Continue the passage on the Codex Sangallensis 63, picking up right after its final sentence.

| Provided passage |
• • • • •

Translation: "three are the father and the word and the holy spirit and the three are one."

The Codex Sangallensis 63, designated by S in some critical editions of the Bible, is a 9th-century Latin manuscript of the New Testament. The text, written on vellum, is a version of the Vulgate and contains the text of the Acts of the Apostles, Epistles, Book of Revelation, and non-biblical material (an Etymological dictionary). The manuscript has not survived in a complete condition, some parts of it have been lost. The original manuscript did not contain the Comma Johanneum (in 1 John 5:7), but it was added by a later hand on the bottom margin (see picture).

== Description ==

Codex Sangallensis contains 160 leaves (320 pages) arranged in quarto, in one thick volume. The measures of leaves are 22.3 by 19.2 cm. A single paper fly-leaf was added by a later hand. The text is written in 22 lines in one (pages 1–49) or two (pages 50–320) columns per page in Carolingian minuscule letters with black ink. The head-pieces are written in uncial letters, the initial letters are red. It has some margin notes. The order of books: Pauline epistles (folios 2-163), Acts (163-244), Catholic epistles (245-283), and Apocalypse (283-320). The text does not contain the second and third Epistle of John. The original codex did not contain the Comma Johanneum (in 1 John 5:7), but it was added by a later hand on the margin (see picture). The Comma:
 sicut in caelo tres sunt pater uerbum et spiritus et tres sunt (as in heaven three are: the Father, the Word, and the Spirit, they are three).

• • • • •

| Extracted data |
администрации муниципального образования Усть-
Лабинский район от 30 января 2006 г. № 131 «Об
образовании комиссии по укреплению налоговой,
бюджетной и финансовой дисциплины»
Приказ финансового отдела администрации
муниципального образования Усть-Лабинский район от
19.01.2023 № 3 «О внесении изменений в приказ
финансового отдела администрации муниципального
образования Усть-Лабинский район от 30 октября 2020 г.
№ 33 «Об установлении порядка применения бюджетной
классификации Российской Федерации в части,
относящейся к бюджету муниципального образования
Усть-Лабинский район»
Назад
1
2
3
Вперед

• • • • •

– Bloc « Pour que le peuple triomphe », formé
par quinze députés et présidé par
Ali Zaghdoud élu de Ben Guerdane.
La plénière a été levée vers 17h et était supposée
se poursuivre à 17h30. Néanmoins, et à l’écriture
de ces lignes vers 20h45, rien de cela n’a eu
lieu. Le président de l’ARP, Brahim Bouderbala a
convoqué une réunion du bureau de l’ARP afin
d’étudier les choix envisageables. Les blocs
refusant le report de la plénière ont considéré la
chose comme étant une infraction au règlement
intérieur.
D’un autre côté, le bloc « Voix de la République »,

• • • • •

| Response area |
== History ==

The manuscript was examined and described by H. Brauer, A. Bruckner, G. Scherrer. It was digitised in 2008 and it is available on the site of the Virtual Manuscript Library of Switzerland. Palaeographically the manuscript is dated to the 9th or 10th century. Currently the manuscript is housed at the Abbey library of Saint Gall (63) in St. Gallen.